• _What to do_: Write out each line of every item below, keeping every character, space and line break unchanged.

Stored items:
---+---

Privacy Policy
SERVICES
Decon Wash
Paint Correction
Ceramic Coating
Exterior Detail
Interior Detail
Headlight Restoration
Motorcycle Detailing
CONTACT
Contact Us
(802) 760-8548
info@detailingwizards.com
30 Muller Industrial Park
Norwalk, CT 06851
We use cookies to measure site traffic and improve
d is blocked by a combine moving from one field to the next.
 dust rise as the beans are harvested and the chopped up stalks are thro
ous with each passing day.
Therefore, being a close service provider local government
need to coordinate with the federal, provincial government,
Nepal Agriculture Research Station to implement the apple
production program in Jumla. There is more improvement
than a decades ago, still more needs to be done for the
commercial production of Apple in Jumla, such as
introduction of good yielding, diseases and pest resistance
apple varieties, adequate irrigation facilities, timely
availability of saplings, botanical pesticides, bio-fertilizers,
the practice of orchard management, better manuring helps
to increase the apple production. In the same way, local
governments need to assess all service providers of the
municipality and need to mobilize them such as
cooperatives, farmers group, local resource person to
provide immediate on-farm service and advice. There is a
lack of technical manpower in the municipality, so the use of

---+---

• _Written solution_:
Privacy Policy
SERVICES
Decon Wash
Paint Correction
Ceramic Coating
Exterior Detail
Interior Detail
Headlight Restoration
Motorcycle Detailing
CONTACT
Contact Us
(802) 760-8548
info@detailingwizards.com
30 Muller Industrial Park
Norwalk, CT 06851
We use cookies to measure site traffic and improve
d is blocked by a combine moving from one field to the next.
 dust rise as the beans are harvested and the chopped up stalks are thro
ous with each passing day.
Therefore, being a close service provider local government
need to coordinate with the federal, provincial government,
Nepal Agriculture Research Station to implement the apple
production program in Jumla. There is more improvement
than a decades ago, still more needs to be done for the
commercial production of Apple in Jumla, such as
introduction of good yielding, diseases and pest resistance
apple varieties, adequate irrigation facilities, timely
availability of saplings, botanical pesticides, bio-fertilizers,
the practice of orchard management, better manuring helps
to increase the apple production. In the same way, local
governments need to assess all service providers of the
municipality and need to mobilize them such as
cooperatives, farmers group, local resource person to
provide immediate on-farm service and advice. There is a
lack of technical manpower in the municipality, so the use of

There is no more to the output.